La loi de finances pour 2018 a reformé le régime d’imposition des dividendes. Le principe d’une retenue à la source payée lors de la mise en paiement de ces sommes a été conservé. En revanche, les taux et les modalités d’imposition sont sensiblement modifiés à compter du 1er janvier 2018.

1 - Au moment de la mise en paiement des dividendes la société doit toujours verser une retenue à la source

Lorsqu’une société procède au paiement de dividendes à ses associés ou actionnaires, elle doit réaliser une retenue à la source.

A compter du 1er janvier 2018, celle-ci est égale à 12,8 % du montant des dividendes mis en paiement (sans abattement).

La société doit payer le montant de cette retenue à la source au plus tard le 15 du mois suivant le paiement des dividendes. Cette retenue est liquidée sur une déclaration spéciale (n° 2777-D).

Certains associés ou actionnaires peuvent toujours bénéficier d’une dispense de retenue à la source. Ils doivent respecter deux conditions cumulatives :

  • leur revenu fiscal de référence de l’avant-dernière année ne doit pas dépasser 75 000 € (ou 50 000 € pour les célibataires, veufs ou divorcés),
  • ils doivent avoir demandé l’application de cette dispense par écrit à la société au plus tard le 30 novembre de l’année précédente.

La société doit également prélever et payer, dans le même délai, et sur la même déclaration, les prélèvements sociaux sur les revenus de placement. Leur taux est désormais de 17,2 % (CSG, CRDS et prélèvements additionnels).

Remarque : pour les dirigeants de sociétés affiliés au RSI (gérant majoritaire de SARL, gérant associé unique d’EURL…) le régime est un peu différent car ils peuvent être redevables de l’ensemble des cotisations sociales sur une partie de leurs dividendes. Sur ces sommes, la société n’a pas à régler les 17,2 % de prélèvements sociaux.

Ces deux sommes sont prélevées sur les dividendes de l’associé/actionnaire. Ce dernier reçoit le montant des dividendes diminué des sommes payées par la société.

A compter de 2018, lorsque les deux prélèvements s’appliquent, la société lui verse 70 % des dividendes attribués.

2 - L’imposition au niveau de l’associé / actionnaire

L’année suivante, l’associé / actionnaire déclare ses dividendes.

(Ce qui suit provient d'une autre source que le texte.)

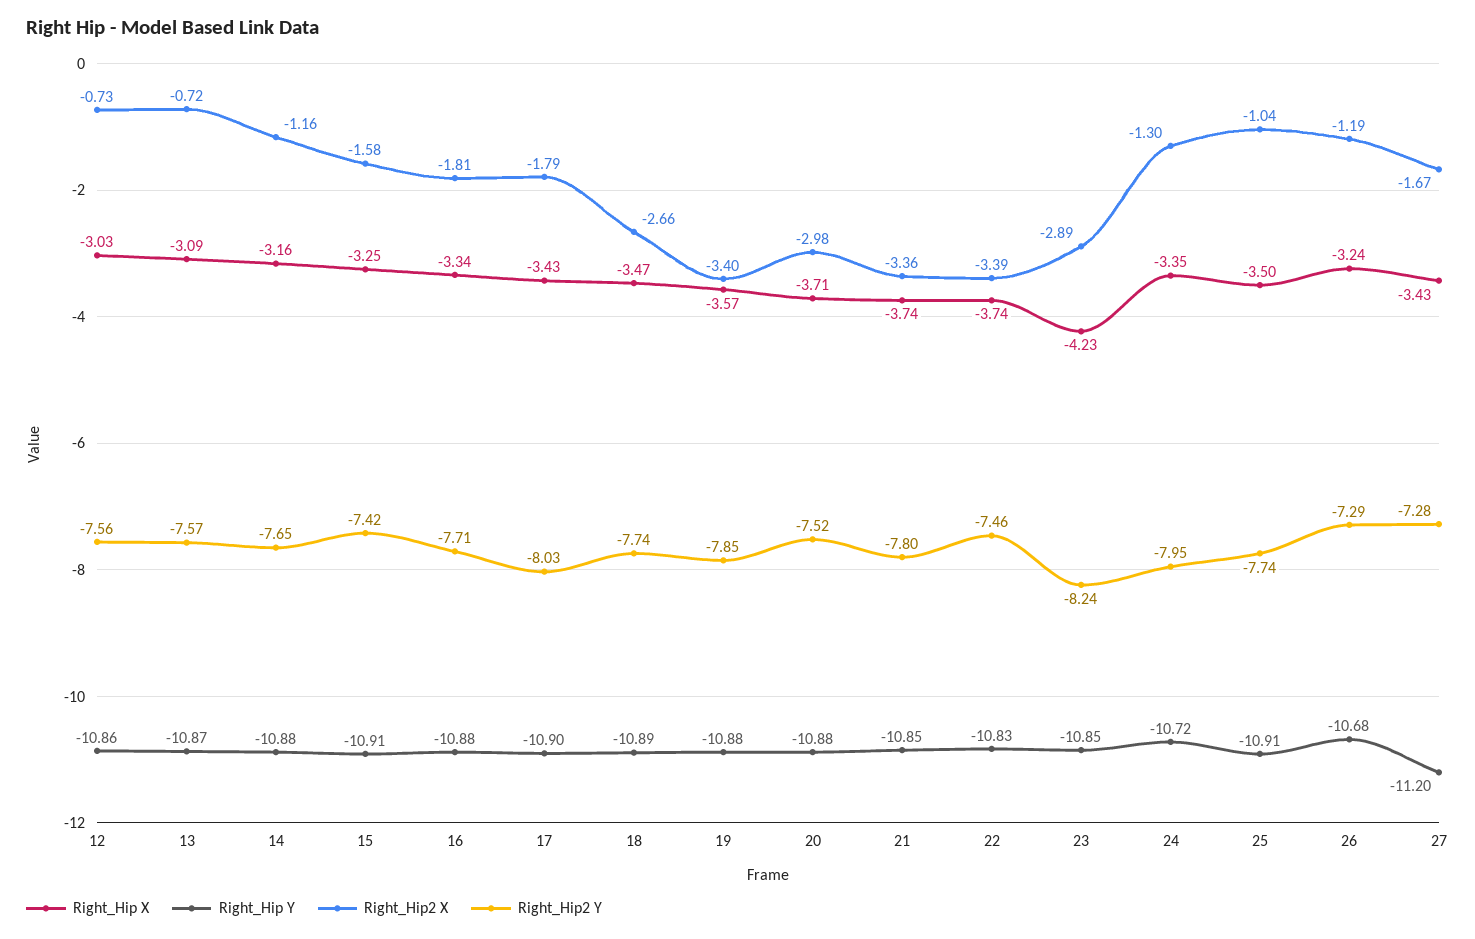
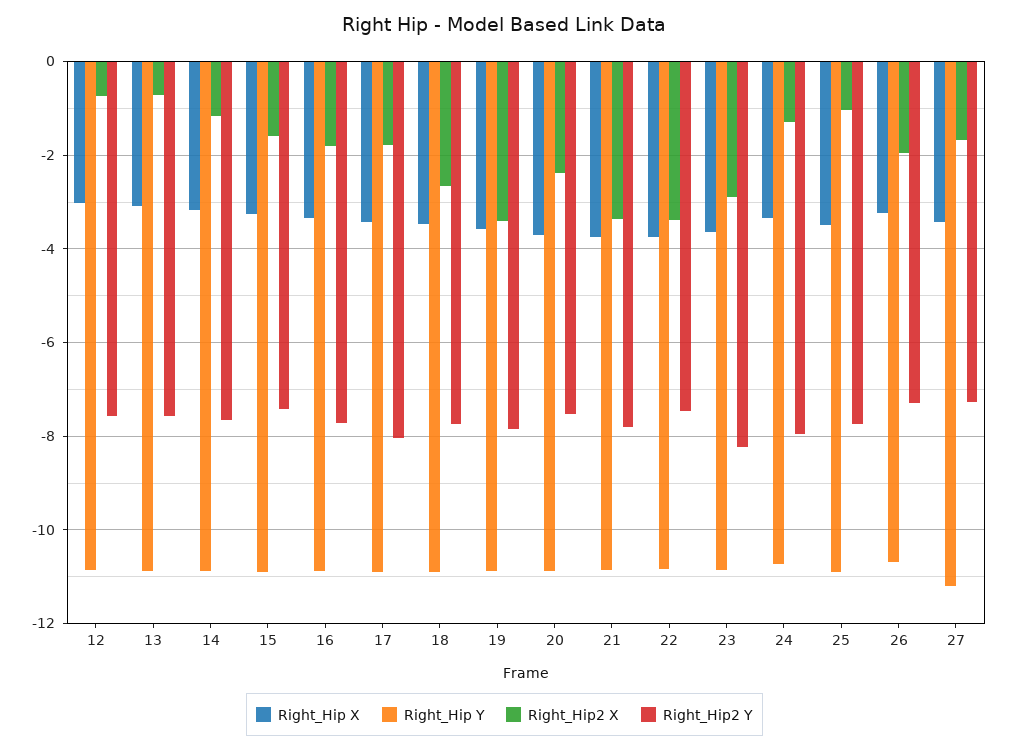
Right_Hip2 X, 20: -2.98 -> -2.4
Right_Hip X, 23: -4.23 -> -3.6
Right_Hip2 X, 26: -1.19 -> -2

Pour les dividendes perçus à compter du 1er janvier 2018, deux solutions vont s’offrir à lui :

  • solution n°1 : il ne réalise aucune option. Dans ce cas, il est redevable du prélèvement forfaitaire unique d’impôt sur le revenu au taux de 12,8 %, sans abattement. Cette somme a déjà été payée par la société lors de la distribution. L’associé ou actionnaire n’a donc rien de plus à débourser ;
          
  • solution n°2 : il opte pour l’imposition au barème progressif de l’impôt sur le revenu. Dans ce cas, ses dividendes vont être ajoutés à ses autres revenus après application d’un abattement de 40%.
    Attention ! Cette option s’applique alors également à l’ensemble de ses revenus de placement et à ses éventuelles plus-values sur vente de valeurs mobilières.
    Par ailleurs, il va pouvoir déduire une partie de la CSG payée par la société l’année précédente.
    Une fois le montant de son impôt calculé, l’administration va déduire un crédit d’impôt égal à la retenue à la source de 12,8 % payée par la société l’année précédente.

A compter des déclarations d’impôt déposées en 2019, il faudra par conséquent réaliser un calcul comparatif pour choisir entre les deux solutions.